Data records

★ ★ ★ ★ ★

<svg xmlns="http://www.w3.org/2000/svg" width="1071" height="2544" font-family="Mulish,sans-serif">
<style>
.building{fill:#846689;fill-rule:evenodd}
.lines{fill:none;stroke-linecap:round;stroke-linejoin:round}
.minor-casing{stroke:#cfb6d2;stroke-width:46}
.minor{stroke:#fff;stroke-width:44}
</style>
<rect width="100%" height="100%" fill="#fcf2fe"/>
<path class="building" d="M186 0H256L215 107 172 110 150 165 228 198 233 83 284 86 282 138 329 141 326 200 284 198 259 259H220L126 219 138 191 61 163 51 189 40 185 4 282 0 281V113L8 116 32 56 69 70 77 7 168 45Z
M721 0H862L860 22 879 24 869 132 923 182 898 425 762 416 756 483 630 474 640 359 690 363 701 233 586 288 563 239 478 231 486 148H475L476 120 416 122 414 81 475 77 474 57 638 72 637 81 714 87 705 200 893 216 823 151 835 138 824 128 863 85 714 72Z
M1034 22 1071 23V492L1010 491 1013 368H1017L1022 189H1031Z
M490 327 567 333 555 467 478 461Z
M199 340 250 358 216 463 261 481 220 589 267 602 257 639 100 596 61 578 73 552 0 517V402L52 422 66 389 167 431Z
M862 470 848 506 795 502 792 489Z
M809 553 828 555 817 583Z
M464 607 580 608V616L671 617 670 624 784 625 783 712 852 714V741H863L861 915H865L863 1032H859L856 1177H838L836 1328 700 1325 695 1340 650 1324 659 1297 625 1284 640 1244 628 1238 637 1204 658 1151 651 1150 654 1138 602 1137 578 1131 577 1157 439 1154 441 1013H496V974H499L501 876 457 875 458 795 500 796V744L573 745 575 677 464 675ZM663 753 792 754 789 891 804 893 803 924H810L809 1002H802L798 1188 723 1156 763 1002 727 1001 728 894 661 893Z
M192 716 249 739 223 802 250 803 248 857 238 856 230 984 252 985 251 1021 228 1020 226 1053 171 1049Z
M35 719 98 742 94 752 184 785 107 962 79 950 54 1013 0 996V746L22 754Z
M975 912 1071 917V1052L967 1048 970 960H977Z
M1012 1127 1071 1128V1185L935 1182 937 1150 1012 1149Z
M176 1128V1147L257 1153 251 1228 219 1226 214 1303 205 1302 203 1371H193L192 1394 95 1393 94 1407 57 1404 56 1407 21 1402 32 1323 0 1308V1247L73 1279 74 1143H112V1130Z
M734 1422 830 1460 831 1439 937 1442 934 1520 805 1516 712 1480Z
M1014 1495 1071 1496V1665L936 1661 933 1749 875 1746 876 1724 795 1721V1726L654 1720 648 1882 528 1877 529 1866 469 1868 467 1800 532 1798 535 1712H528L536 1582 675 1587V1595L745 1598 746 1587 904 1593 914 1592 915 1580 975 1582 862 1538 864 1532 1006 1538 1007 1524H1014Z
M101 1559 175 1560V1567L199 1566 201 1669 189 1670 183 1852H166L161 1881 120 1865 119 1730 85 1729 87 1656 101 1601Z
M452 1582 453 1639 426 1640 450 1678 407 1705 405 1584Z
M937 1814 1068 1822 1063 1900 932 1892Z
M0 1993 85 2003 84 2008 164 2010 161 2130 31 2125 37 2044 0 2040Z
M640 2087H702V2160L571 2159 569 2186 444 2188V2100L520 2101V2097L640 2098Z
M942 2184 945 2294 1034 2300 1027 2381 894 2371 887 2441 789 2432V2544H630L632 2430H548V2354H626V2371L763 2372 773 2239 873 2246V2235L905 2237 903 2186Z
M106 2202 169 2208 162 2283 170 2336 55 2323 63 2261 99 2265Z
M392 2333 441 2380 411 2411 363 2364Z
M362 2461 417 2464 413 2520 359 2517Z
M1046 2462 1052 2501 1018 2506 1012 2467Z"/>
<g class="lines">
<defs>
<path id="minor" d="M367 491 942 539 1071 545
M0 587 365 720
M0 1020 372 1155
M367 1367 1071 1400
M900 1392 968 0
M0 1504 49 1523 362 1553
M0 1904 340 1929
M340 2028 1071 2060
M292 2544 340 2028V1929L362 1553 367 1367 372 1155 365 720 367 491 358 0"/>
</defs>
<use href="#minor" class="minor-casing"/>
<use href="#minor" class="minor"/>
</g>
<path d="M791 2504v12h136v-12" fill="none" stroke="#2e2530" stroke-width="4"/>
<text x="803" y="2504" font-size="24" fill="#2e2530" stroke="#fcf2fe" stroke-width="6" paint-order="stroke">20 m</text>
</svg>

★ ★ ★ ★ ★

→ Problem statement
Filter the data down to the lines that contain the string "href", and copy them.

→ Reply
<use href="#minor" class="minor-casing"/>
<use href="#minor" class="minor"/>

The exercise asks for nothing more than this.